§ **What to work on**
Only text belongs in your copy of the listing below; reproduce it exactly and leave out the pictures.
------
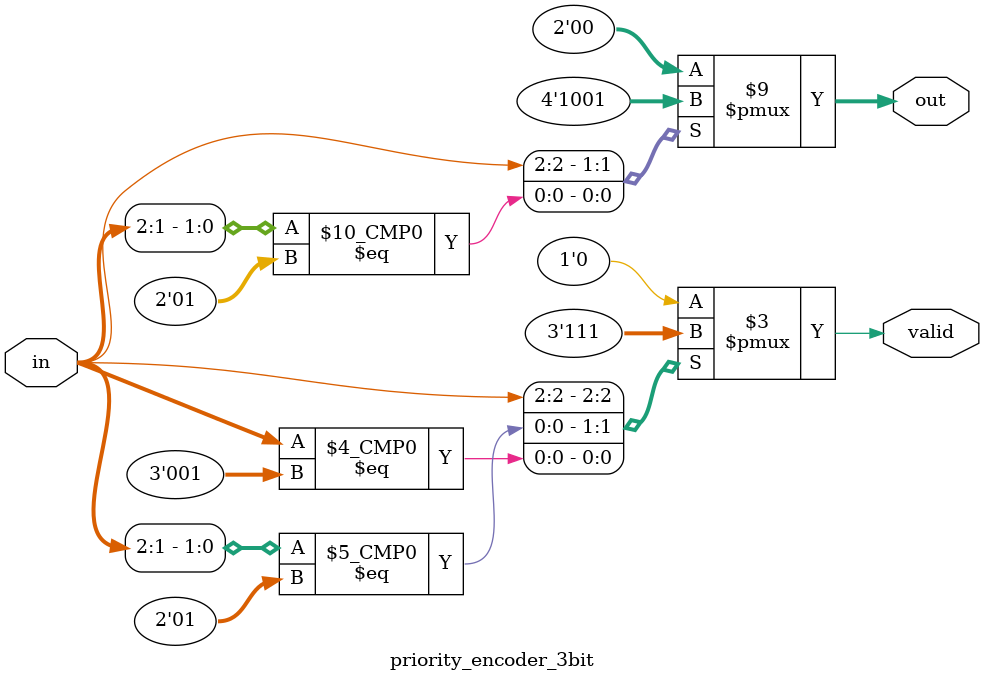
<source format=v>
module priority_encoder_3bit (
  input  [2:0] in,
  output reg [1:0] out,
  output reg valid
);

  always @(*) begin
    casez (in)
      3'b1??: begin out = 2'b10; valid = 1; end  // Highest priority: in[2]
      3'b01?: begin out = 2'b01; valid = 1; end  // Middle priority: in[1]
      3'b001: begin out = 2'b00; valid = 1; end  // Lowest priority: in[0]
      default: begin out = 2'b00; valid = 0; end // No input active
    endcase
  end

endmodule

</source>
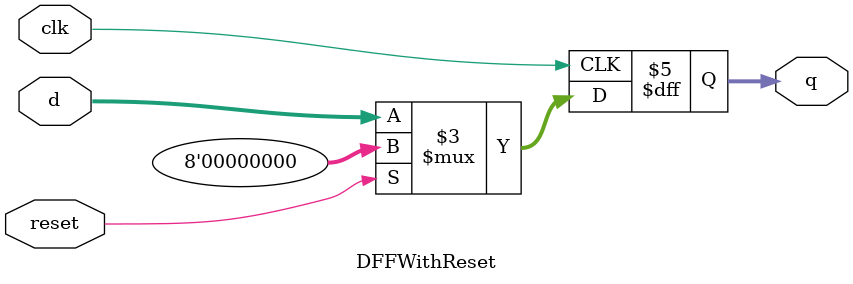
<source format=v>


module DFFWithReset
(
  input clk,
  input reset,
  input [7:0] d,
  output [7:0] q
);


  always @(posedge clk) begin
    if(reset) q <= 0; 
    else q <= d;
  end


endmodule


</source>
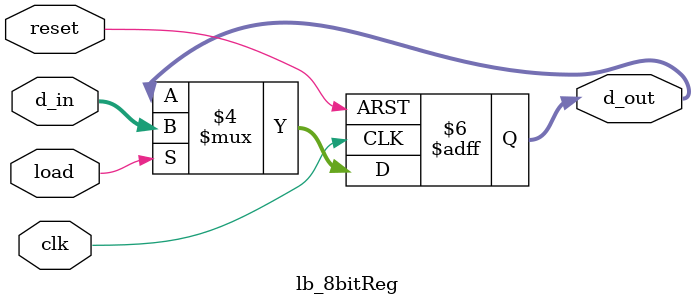
<source format=v>
`timescale 1ns / 1ps
module lb_8bitReg(
    input clk,
    input reset,
    input [7:0] d_in,
    input load,
    output reg [7:0] d_out
    );

	always @ (posedge clk, negedge reset)
		if(!reset)
			d_out <= 8'b0000_0000;
		else if(load)
			d_out <= d_in;
			else
			d_out <= d_out;
endmodule

</source>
------
§ **Your solution**
<source format=v>
module priority_encoder_3bit (
  input  [2:0] in,
  output reg [1:0] out,
  output reg valid
);

  always @(*) begin
    casez (in)
      3'b1??: begin out = 2'b10; valid = 1; end  // Highest priority: in[2]
      3'b01?: begin out = 2'b01; valid = 1; end  // Middle priority: in[1]
      3'b001: begin out = 2'b00; valid = 1; end  // Lowest priority: in[0]
      default: begin out = 2'b00; valid = 0; end // No input active
    endcase
  end

endmodule

</source>
<source format=v>


module DFFWithReset
(
  input clk,
  input reset,
  input [7:0] d,
  output [7:0] q
);


  always @(posedge clk) begin
    if(reset) q <= 0; 
    else q <= d;
  end


endmodule


</source>
<source format=v>
`timescale 1ns / 1ps
module lb_8bitReg(
    input clk,
    input reset,
    input [7:0] d_in,
    input load,
    output reg [7:0] d_out
    );

	always @ (posedge clk, negedge reset)
		if(!reset)
			d_out <= 8'b0000_0000;
		else if(load)
			d_out <= d_in;
			else
			d_out <= d_out;
endmodule

</source>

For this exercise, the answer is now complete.